The great surprise of the night was not Labour’s performance in Scotland (which was merely as terrible as forecast) but its performance in England and Wales. It not only failed to make sufficient gains from the Tories, it lost seats it won under Gordon Brown.  Southampton Itchen, held by the party since 1992, went blue, as did Balls’s Morley and Outwood, Bolton West, Telford, Derby North and the Vale of Clwyd. What explains failure on this scale? The Tories’ SNP scare campaign, the hostility of the press to Labour and the Conservatives’ funding advantage will all be widely cited. But the most plausible explanation is that, as the Tories long expected, “the fundamentals” simply reasserted themselves. For years, the Conservatives had enjoyed a commanding advantage on leadership and economic management. No opposition party has ever won while trailing on these. Labour’s painfully large deficit on both made defeat inevitable.

This interpretation points to the need for Labour to restore its economic reputation and to elect a leader with far wider appeal than Ed Miliband (whose personal ratings evolved from terrible to merely bad during the campaign). But a fierce debate will now take place within the party over whether it lost because it drifted too far from New Labour or rather did not drift far enough. Those from the party’s right will point to Miliband’s refusal to state that the last government spent too much (failing to “concede and move on” in Philip Gould’s phrase) and to act earlier to reassert Labour’s fiscal probity (spending years opposing every cut in sight). But those on the left will criticise his decision to promise to moderate austerity, rather than to end it. In the absence of a clearer dividing line between the Tories and Labour, voters hungry for an alternative to the coalition were drawn to the SNP, Ukip and the Greens.

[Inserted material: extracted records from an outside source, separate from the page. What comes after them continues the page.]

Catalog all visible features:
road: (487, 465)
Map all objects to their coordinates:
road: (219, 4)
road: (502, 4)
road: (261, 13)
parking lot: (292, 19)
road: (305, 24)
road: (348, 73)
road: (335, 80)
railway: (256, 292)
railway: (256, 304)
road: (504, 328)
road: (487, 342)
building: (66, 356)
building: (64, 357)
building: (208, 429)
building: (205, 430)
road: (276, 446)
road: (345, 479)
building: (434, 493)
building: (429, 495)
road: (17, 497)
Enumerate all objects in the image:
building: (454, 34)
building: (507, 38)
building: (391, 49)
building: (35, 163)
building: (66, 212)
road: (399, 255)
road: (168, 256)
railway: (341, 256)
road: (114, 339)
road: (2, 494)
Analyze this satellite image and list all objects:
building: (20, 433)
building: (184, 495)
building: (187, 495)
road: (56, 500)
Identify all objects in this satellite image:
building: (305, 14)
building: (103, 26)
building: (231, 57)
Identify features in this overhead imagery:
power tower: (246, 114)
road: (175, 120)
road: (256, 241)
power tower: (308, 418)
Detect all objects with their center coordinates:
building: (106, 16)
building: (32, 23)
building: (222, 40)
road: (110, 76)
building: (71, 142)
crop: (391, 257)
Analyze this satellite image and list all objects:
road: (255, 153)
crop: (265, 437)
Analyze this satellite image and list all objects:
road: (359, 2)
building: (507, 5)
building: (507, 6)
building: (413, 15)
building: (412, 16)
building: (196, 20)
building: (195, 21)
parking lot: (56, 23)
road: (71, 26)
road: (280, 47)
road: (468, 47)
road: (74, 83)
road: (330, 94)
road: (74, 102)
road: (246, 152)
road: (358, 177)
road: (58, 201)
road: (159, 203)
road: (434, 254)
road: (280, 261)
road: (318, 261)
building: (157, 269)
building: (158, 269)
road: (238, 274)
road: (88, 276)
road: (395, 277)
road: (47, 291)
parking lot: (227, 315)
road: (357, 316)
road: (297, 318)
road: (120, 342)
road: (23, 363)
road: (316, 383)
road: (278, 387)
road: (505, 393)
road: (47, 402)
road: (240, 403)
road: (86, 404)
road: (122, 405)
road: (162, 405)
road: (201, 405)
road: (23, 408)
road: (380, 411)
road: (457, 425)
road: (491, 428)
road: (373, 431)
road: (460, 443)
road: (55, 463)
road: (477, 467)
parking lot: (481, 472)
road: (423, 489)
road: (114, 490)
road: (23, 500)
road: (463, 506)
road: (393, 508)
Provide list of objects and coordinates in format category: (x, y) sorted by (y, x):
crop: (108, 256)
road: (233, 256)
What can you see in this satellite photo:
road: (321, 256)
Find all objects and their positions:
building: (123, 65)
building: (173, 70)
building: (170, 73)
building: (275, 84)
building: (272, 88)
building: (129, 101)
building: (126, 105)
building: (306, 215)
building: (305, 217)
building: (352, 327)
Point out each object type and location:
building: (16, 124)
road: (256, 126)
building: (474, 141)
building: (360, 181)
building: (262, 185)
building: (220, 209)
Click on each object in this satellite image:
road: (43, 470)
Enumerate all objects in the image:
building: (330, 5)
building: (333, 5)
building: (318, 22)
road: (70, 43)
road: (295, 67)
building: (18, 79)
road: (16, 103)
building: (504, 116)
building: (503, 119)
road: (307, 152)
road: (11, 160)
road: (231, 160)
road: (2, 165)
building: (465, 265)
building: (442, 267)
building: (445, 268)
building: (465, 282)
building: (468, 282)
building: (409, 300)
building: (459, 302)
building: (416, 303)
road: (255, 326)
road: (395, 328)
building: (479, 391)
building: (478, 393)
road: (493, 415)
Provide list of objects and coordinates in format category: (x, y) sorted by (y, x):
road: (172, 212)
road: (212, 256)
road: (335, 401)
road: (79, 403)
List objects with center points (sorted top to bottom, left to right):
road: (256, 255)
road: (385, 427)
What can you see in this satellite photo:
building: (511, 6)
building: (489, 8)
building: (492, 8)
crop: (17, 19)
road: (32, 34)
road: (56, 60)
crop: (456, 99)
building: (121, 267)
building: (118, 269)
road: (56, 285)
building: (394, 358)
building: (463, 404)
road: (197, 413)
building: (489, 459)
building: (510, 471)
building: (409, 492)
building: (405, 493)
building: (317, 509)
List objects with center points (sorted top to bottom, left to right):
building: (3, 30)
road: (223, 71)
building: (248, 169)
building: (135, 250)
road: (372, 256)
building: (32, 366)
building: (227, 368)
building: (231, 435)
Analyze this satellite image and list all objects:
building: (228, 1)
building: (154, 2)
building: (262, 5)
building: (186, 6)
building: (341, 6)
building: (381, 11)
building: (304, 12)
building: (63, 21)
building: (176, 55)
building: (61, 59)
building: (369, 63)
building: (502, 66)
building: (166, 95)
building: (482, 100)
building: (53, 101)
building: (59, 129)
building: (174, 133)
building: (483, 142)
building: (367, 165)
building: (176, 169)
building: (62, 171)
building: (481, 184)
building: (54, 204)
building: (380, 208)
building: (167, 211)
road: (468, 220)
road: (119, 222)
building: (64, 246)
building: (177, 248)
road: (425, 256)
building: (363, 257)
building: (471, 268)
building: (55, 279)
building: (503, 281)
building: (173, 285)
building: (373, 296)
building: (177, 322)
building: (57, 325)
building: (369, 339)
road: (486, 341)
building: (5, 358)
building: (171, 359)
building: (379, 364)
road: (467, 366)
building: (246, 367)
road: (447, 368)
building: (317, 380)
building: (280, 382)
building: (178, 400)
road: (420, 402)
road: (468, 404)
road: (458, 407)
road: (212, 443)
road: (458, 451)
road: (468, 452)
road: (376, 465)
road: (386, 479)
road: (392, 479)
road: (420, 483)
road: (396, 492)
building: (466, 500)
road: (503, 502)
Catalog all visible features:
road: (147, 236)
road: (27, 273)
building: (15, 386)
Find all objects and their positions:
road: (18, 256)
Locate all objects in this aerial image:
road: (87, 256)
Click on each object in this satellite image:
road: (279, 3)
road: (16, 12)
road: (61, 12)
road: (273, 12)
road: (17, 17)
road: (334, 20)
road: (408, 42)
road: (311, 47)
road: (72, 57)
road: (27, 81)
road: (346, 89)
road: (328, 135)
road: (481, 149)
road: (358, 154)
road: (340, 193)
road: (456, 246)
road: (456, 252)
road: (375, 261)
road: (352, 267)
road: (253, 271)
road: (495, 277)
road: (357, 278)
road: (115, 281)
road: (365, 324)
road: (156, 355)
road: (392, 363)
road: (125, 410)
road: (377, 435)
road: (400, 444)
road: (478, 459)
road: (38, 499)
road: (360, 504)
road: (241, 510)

It is this argument that will now define the Labour leadership contest to come, with Chuka Umunna expected to represent the former position and Andy Burnham the latter. But with the party near-extinct in Scotland (holding one of the country’s 59 seats), even more marginalised in the south and threatened by the Conservative boundary changes to come, the existential question will simply be “how can we win from here?” Labour is losing votes in all regions and to all parties for different reasons – to Scottish nationalists, to anti-immigration Ukippers, to southern conservatives, to anti-austerity Greens. There is no obvious strategy to address them all.